Great question!
Let's start with a possible solution
I assume you want to deduct the total of the first from the total of the second per group. Taking your cleaning as the basis, here's a small, (hopefully) complete example, which uses .sum() and multiplies the views from b by -1 prior to grouping:
import pandas as pd
import numpy as np
a = pd.DataFrame(data = [
[100, 'x.me'], [200, 'y.me'], [50, 'x.me'], [np.nan, 'y.me']
], columns=['VIEWS', 'URL'])
b = pd.DataFrame(data = [
[90, 'x.me'], [200, 'z.me'],
], columns=['VIEWS', 'URL'])
for x in [a, b]:
x['VIEWS'] = pd.to_numeric(x['VIEWS'], errors='coerce').fillna(0).astype(int)
df = pd.concat([x.groupby(['URL'])['VIEWS'].apply(lambda y: y.sum() * (1 - 2 * cnt)).reset_index(drop = False) for (cnt, x) in enumerate([a, b])], ignore_index=True)
df = df.groupby(['URL'])['VIEWS'].sum().abs().reset_index()
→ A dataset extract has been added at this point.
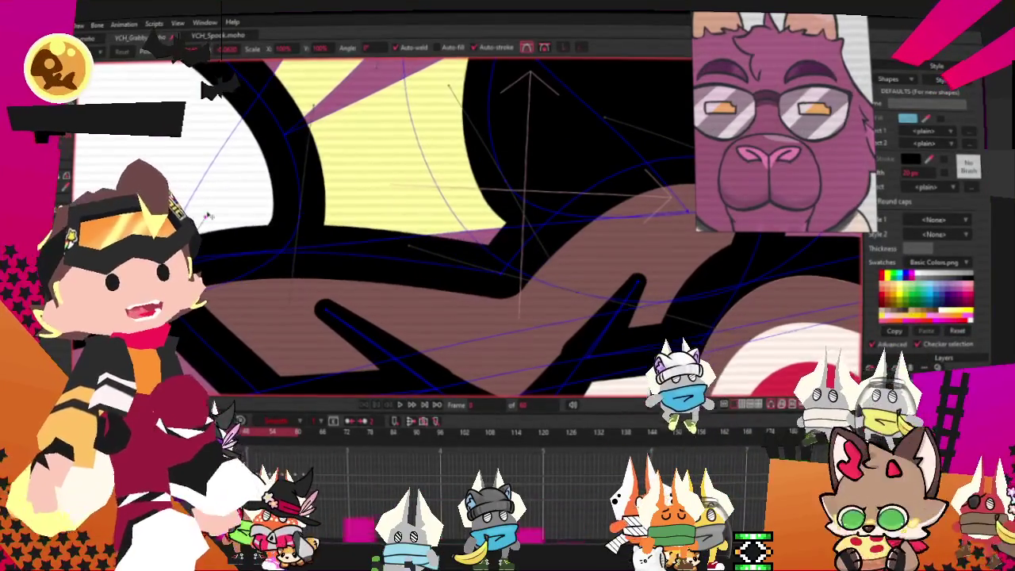
pyautogui.scroll(-3, 501, 168)
pyautogui.scroll(2, 444, 140)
A few words on why your approach is currently not working
- diff() There is a diff function for the SeriesGroupBy class. It takes the difference of some row to the previous row in the group. Check this out for a valid usage of diff() in this context: Pandas groupby multiple fields then diff
- nan's appear in your last operation since you're trying to set a series object with the indices being the urls onto a series with completely different indices.
So if anything, an operation such as the following could work
df['VIEWS'] = df.groupby(['URL'])['VIEWS'].sum().reset_index(drop=True)
although this still assumes, that df does not change in size and that the indices on the left side accord the ones after the reset on the right side.